In any case, as long as system resources (like memory) are available, the Karafka process will never crash upon application errors. Also, threads for particular consumer groups and workers are isolated, so as long as you don't do any cross-consumer group work, they won't impact each other in any way.

When processing messages from a Kafka topic, your code may raise any exception inherited from StandardError. The cause is typically because of one of the following reasons:

  • Your business logic does not behave as you think it should.
  • The message being processed is somehow malformed or is in an invalid format.
  • You're using external resources such as a database or a network API that are temporarily unavailable.

Your exception will propagate to the framework if not caught and handled within your application code. Karafka will stop processing messages from this topic partition, back off, and wait for a given time defined by the pause_timeout setting. This allows the consumer to continue processing messages from other partitions that may not be impacted by the problem while still making sure not to drop the original message. After that time, it will retry, processing the same message again. Single Kafka topic partition messages must be processed in order. That's why Karafka will never skip any messages.

Error tracking

Karafka, in the runtime stage, publishes sync and async errors (any that would occur in background threads) to the monitor on an error.occurred channel. This allows you to connect any type of error logging or instrumentation by yourself:

Karafka.monitor.subscribe 'error.occurred' do |event|
  type = event[:type]
  error = event[:error]
  details = (error.backtrace || []).join("\n")

  puts "Oh no! An error: #{error} of type: #{type} occurred!"
  puts details
end

Exponential backoff

If needed, you can also use exponential backoff. If pause_exponential_backoff is enabled, each subsequent pause will cause the timeout to double until a message from the partition has been successfully processed. To not double the time indefinitely, you can please set pause_max_timeout to whatever you consider max pause.

Regardless of the error nature, you can always use the Monitoring and logging to track any problems during work time.

It is highly recommended to have a monitoring and logging layer to notify you about errors that occur while processing Kafka messages.

Pause offset selection

Karafka keeps track of the last committed offset alongside Kafka when you mark a message as consumed. This means that after the pause, Karafka will start back from the failed message, not from the first message from the batch. This approach severely reduces the number of messages that must be reprocessed upon errors.

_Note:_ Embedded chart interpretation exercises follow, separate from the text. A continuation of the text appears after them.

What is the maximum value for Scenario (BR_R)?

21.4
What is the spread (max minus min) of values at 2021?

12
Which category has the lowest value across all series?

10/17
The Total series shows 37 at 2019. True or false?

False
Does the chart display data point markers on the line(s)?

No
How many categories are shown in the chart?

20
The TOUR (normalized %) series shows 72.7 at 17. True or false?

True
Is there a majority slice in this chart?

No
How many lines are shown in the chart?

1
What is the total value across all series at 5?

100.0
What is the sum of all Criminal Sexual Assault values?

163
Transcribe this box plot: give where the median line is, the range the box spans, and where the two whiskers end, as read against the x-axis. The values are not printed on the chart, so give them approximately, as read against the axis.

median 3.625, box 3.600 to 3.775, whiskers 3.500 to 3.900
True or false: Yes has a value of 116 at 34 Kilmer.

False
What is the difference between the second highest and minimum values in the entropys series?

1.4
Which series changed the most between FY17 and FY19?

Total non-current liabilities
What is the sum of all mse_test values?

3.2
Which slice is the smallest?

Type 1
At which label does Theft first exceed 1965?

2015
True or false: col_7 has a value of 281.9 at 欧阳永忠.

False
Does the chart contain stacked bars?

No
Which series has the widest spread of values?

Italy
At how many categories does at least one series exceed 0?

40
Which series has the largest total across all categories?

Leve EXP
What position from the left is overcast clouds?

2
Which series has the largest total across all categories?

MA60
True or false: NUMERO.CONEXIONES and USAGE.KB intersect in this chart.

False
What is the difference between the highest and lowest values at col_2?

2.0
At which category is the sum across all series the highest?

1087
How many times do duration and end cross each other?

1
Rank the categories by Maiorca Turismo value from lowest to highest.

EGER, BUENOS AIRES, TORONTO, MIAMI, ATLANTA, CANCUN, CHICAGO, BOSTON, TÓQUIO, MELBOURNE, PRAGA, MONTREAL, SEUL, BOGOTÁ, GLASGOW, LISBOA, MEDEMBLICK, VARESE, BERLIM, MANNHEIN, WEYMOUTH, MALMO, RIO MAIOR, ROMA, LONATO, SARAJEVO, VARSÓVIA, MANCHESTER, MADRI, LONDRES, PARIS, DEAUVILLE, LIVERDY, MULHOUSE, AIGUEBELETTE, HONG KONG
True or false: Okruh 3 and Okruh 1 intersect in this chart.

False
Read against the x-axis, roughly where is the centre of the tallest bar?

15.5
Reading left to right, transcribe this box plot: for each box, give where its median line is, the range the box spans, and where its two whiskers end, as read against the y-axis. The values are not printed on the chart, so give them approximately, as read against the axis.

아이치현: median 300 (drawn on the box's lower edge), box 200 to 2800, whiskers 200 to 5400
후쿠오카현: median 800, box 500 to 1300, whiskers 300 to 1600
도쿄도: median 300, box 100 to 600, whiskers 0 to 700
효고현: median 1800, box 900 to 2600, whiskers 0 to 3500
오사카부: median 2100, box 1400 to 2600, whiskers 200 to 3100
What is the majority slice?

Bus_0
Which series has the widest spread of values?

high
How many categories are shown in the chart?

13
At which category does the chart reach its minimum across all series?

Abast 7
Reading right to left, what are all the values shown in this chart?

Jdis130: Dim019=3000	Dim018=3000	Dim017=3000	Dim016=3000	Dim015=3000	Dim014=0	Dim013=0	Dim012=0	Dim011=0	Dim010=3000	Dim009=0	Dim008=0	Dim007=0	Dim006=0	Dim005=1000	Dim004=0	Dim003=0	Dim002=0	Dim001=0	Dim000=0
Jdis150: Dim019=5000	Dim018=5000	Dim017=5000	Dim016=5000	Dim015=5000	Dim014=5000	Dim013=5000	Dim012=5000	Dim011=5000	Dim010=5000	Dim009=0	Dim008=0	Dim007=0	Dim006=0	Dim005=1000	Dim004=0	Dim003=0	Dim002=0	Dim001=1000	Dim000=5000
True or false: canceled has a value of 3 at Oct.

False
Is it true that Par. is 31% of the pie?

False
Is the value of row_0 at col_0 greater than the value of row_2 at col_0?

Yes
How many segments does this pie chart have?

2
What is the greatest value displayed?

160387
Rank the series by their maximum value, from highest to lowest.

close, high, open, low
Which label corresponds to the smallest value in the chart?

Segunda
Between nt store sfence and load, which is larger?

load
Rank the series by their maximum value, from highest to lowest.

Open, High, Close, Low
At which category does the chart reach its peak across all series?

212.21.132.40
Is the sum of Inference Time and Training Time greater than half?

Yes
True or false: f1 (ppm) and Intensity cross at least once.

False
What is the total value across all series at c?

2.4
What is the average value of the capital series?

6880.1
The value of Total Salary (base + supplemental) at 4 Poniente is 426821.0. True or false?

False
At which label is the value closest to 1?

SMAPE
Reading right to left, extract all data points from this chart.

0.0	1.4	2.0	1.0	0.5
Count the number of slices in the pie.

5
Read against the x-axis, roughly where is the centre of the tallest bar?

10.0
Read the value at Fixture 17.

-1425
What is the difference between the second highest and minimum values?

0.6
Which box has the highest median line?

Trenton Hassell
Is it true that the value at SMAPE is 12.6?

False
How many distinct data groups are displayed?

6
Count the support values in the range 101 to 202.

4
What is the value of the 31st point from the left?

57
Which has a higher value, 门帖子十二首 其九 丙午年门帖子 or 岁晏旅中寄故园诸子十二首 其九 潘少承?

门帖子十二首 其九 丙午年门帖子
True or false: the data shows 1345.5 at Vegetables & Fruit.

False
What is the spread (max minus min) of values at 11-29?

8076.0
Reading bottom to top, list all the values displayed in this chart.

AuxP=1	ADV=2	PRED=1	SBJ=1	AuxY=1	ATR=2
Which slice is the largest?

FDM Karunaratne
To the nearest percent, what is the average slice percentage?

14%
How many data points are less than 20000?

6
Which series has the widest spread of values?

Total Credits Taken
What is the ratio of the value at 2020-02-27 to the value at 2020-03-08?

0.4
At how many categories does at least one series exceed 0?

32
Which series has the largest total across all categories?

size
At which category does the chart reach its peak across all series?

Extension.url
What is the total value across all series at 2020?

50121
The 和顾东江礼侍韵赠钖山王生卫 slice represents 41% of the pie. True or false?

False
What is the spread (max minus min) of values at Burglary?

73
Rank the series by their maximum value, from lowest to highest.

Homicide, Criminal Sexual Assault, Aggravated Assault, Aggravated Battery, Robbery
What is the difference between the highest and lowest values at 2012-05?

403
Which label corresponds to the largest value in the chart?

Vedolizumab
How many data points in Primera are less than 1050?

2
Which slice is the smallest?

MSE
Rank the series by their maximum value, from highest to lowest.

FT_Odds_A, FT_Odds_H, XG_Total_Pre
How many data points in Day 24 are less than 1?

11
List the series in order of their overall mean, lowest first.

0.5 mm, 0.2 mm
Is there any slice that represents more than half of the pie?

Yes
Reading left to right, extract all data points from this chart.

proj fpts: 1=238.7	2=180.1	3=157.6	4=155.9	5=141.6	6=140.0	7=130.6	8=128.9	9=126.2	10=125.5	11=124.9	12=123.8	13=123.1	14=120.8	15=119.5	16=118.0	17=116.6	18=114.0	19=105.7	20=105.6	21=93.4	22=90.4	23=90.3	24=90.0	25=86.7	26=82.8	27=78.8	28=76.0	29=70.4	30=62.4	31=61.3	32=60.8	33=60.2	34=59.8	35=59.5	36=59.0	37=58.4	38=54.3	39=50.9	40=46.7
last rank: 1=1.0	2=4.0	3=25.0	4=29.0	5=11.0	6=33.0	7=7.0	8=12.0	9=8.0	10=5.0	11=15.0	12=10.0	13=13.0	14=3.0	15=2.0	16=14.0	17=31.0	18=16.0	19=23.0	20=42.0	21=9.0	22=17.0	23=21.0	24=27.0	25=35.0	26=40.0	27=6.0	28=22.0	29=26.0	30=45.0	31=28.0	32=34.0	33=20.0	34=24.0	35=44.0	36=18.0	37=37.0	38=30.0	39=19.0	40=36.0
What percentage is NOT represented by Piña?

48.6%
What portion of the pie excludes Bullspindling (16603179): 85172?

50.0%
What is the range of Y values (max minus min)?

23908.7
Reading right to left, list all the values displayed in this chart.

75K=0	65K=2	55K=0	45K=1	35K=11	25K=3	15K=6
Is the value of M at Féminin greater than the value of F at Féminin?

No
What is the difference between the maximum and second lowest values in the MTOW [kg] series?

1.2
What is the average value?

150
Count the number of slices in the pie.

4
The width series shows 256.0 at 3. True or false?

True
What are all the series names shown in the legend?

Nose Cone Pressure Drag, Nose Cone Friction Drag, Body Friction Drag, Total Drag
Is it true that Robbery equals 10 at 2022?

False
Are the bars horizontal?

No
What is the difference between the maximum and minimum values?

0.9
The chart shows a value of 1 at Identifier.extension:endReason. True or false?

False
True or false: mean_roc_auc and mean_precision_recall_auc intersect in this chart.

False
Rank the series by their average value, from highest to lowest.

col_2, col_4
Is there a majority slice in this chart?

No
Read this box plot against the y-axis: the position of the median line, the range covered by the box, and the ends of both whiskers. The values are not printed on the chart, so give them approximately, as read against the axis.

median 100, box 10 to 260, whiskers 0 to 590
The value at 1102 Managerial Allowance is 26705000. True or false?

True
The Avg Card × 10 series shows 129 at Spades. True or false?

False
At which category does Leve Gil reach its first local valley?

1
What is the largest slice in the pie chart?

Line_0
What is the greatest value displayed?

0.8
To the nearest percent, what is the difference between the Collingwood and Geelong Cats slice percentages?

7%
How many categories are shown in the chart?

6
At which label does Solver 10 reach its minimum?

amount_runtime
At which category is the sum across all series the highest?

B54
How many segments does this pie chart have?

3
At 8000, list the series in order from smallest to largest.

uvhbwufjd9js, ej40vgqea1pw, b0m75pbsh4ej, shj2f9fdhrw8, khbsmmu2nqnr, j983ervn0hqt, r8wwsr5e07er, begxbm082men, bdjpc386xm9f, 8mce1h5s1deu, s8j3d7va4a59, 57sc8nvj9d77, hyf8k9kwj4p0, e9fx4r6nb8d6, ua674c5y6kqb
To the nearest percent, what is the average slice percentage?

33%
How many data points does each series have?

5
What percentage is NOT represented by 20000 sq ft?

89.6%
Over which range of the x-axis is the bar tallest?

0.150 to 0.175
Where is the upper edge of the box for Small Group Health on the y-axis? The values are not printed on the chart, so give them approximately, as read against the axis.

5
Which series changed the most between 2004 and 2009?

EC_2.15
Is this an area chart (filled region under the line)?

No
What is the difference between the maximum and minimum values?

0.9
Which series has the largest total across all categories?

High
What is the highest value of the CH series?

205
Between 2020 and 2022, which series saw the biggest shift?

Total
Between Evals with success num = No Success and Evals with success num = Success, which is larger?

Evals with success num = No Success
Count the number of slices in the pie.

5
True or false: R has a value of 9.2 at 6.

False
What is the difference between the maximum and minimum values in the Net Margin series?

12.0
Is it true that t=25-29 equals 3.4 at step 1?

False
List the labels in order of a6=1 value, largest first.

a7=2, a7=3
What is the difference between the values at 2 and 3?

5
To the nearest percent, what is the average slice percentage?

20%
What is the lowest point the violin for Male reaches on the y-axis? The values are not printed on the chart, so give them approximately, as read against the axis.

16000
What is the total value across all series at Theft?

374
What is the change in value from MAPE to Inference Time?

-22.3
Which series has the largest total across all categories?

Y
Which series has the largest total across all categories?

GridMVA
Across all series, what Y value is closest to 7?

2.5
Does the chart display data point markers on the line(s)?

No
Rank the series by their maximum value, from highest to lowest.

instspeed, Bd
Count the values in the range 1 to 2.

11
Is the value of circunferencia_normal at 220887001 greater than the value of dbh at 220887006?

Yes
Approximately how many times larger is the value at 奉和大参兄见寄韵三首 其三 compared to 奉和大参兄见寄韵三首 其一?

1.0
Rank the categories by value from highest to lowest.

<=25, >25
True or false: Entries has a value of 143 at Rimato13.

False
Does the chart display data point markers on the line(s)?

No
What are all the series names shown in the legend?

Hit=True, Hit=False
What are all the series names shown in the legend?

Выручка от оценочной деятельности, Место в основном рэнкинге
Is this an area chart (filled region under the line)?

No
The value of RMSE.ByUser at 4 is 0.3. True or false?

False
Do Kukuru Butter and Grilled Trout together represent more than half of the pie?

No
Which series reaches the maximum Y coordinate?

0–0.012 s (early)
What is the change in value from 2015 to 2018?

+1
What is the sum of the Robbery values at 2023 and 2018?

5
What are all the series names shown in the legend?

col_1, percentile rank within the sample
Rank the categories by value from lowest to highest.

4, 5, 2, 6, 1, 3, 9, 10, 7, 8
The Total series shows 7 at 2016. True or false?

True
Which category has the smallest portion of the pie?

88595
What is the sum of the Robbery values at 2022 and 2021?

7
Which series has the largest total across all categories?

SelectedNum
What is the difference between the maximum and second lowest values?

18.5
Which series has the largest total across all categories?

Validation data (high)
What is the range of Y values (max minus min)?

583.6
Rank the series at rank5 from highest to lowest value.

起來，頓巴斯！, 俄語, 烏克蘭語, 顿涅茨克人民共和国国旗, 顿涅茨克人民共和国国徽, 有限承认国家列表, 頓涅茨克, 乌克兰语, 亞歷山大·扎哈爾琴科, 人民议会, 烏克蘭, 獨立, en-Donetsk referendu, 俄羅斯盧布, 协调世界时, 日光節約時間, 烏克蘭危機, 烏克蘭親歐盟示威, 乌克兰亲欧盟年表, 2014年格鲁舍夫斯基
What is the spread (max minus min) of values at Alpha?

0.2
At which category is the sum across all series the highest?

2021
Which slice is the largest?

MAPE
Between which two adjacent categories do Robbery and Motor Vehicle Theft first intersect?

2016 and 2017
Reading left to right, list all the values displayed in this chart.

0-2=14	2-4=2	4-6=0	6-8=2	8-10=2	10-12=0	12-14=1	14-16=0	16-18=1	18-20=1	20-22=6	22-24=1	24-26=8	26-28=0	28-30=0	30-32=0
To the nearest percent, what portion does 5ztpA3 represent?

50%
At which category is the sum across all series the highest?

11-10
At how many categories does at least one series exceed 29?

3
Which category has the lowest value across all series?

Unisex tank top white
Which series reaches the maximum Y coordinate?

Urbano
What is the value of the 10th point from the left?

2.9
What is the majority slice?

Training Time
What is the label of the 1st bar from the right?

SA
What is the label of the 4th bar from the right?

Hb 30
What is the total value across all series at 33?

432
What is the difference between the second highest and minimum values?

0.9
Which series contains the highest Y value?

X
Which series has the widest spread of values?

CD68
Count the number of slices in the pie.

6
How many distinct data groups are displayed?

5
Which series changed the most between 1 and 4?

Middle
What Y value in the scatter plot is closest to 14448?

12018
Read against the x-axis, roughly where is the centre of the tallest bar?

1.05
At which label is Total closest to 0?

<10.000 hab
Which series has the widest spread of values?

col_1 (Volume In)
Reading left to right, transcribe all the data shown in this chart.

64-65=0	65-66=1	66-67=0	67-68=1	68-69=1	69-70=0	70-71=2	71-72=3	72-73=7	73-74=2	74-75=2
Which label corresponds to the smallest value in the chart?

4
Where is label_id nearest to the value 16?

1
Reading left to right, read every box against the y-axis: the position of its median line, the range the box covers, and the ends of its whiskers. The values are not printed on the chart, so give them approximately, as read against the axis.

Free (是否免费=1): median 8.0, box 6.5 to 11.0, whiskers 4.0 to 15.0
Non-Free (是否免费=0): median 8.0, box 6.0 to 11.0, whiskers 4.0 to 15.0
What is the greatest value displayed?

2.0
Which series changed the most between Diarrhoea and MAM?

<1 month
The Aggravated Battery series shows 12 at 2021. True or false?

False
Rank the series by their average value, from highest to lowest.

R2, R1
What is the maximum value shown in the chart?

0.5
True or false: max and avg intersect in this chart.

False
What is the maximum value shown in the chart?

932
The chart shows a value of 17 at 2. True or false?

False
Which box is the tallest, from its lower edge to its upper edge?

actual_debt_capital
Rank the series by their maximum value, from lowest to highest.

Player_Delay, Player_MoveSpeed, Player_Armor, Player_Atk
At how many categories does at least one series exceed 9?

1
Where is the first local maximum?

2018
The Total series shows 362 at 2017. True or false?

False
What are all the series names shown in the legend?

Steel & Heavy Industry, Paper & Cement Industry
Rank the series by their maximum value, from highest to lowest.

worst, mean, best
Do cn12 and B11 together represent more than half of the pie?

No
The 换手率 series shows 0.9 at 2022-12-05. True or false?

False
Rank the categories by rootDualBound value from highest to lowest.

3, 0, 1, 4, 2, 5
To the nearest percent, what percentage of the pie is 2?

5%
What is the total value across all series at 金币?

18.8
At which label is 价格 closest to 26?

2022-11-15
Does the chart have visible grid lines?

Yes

Note: This behavior is different in the case of Virtual Partitions. Please refer to this Wiki section for more details.

Shutdown

Karafka will wait for shutdown_timeout milliseconds before forcefully stopping in case of errors or problems during the shutdown process. If this value is not set, Karafka will wait indefinitely for consumers to finish processing given messages.

Setting this value high enough is highly recommended so that Karafka won't stop itself in the middle of some non-transactional partially finished operations.